─── Data extract ───
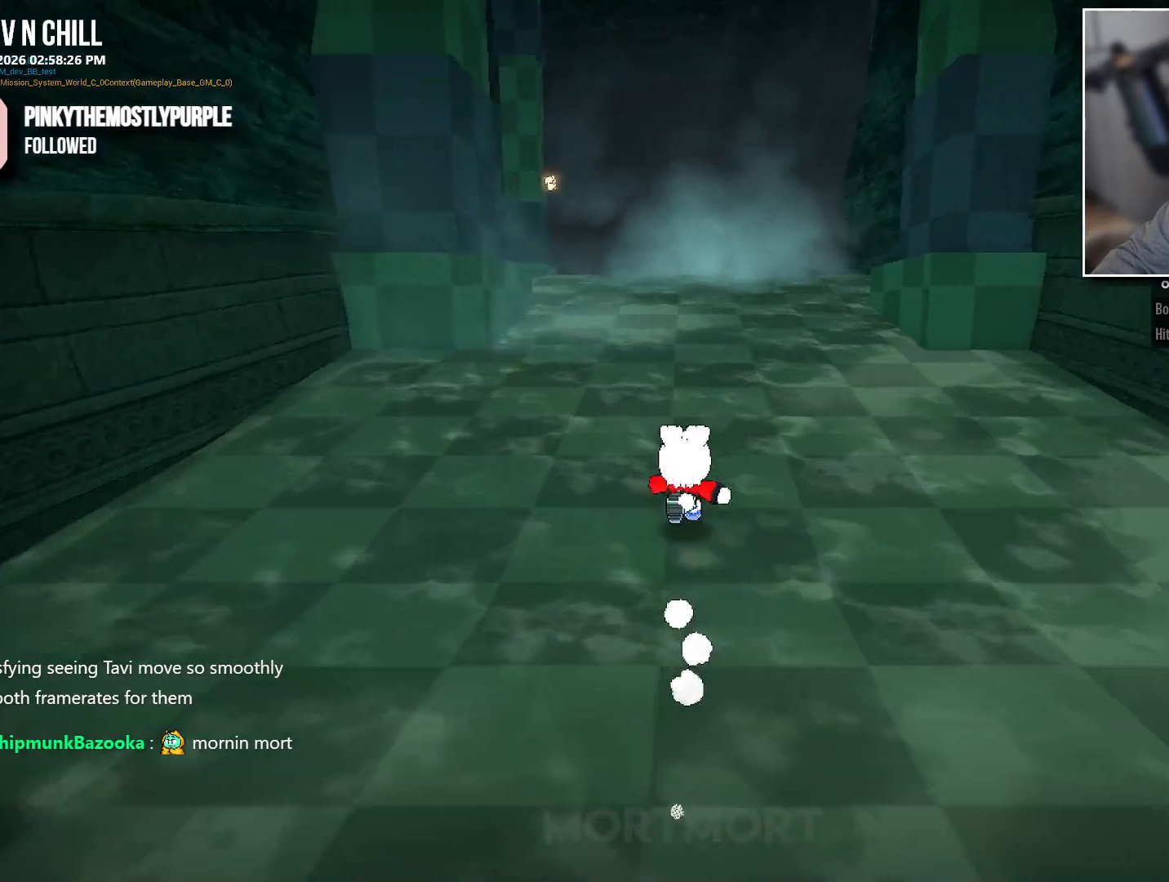
{"buttons": [], "left_stick": "up", "right_stick": "center", "events": []}
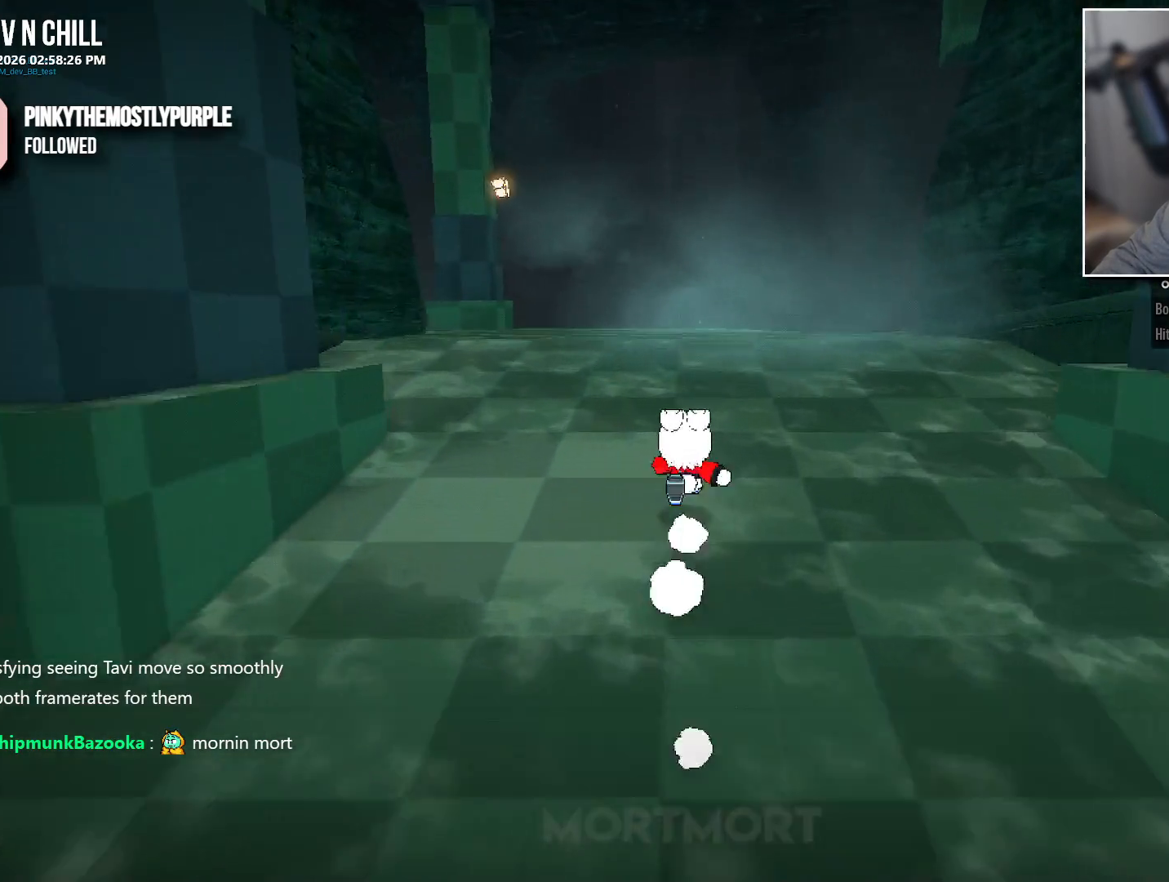
{"buttons": [], "left_stick": "up", "right_stick": "center", "events": []}
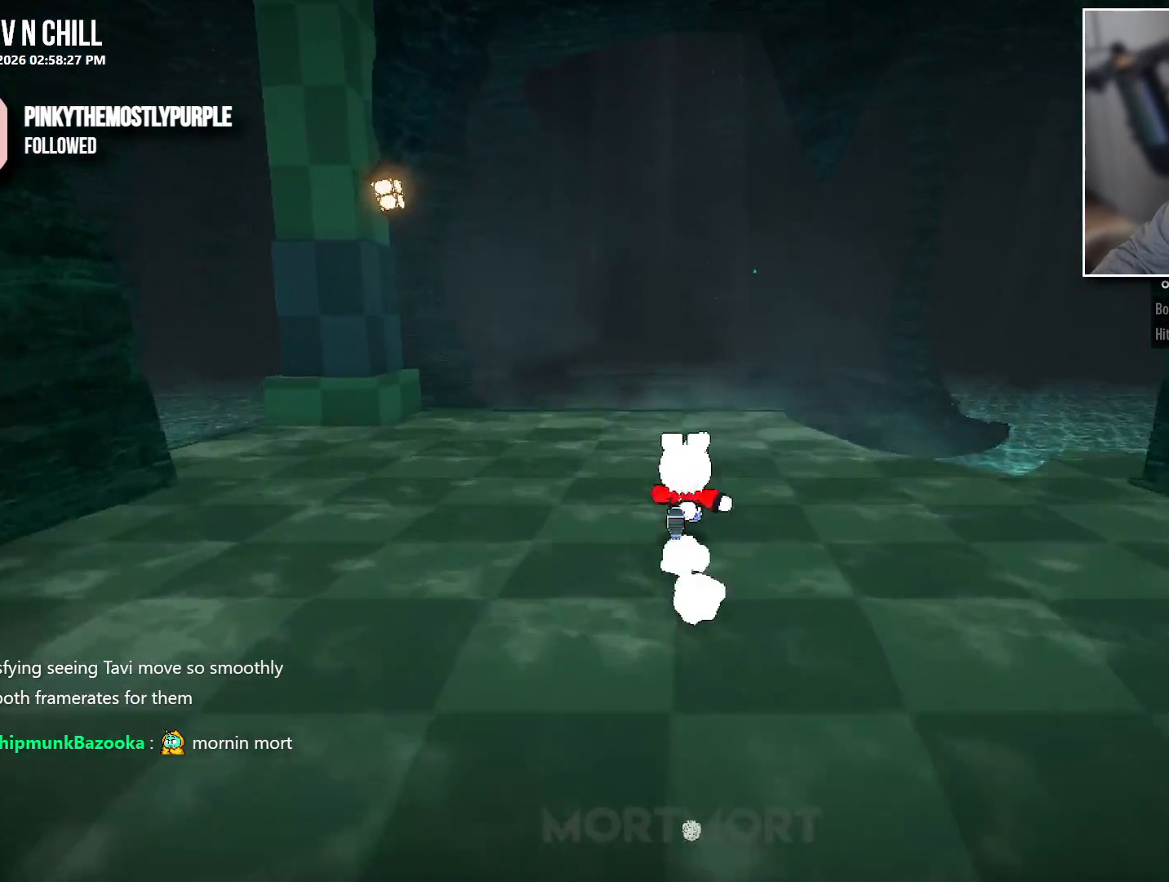
{"buttons": [], "left_stick": "up", "right_stick": "center", "events": []}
───
## Instructions for the task
When you restate the listing above, give each line word for word but leave out every image.

## Output for this exercise
{"buttons": [], "left_stick": "up", "right_stick": "center", "events": []}
{"buttons": [], "left_stick": "up", "right_stick": "center", "events": []}
{"buttons": [], "left_stick": "up", "right_stick": "center", "events": []}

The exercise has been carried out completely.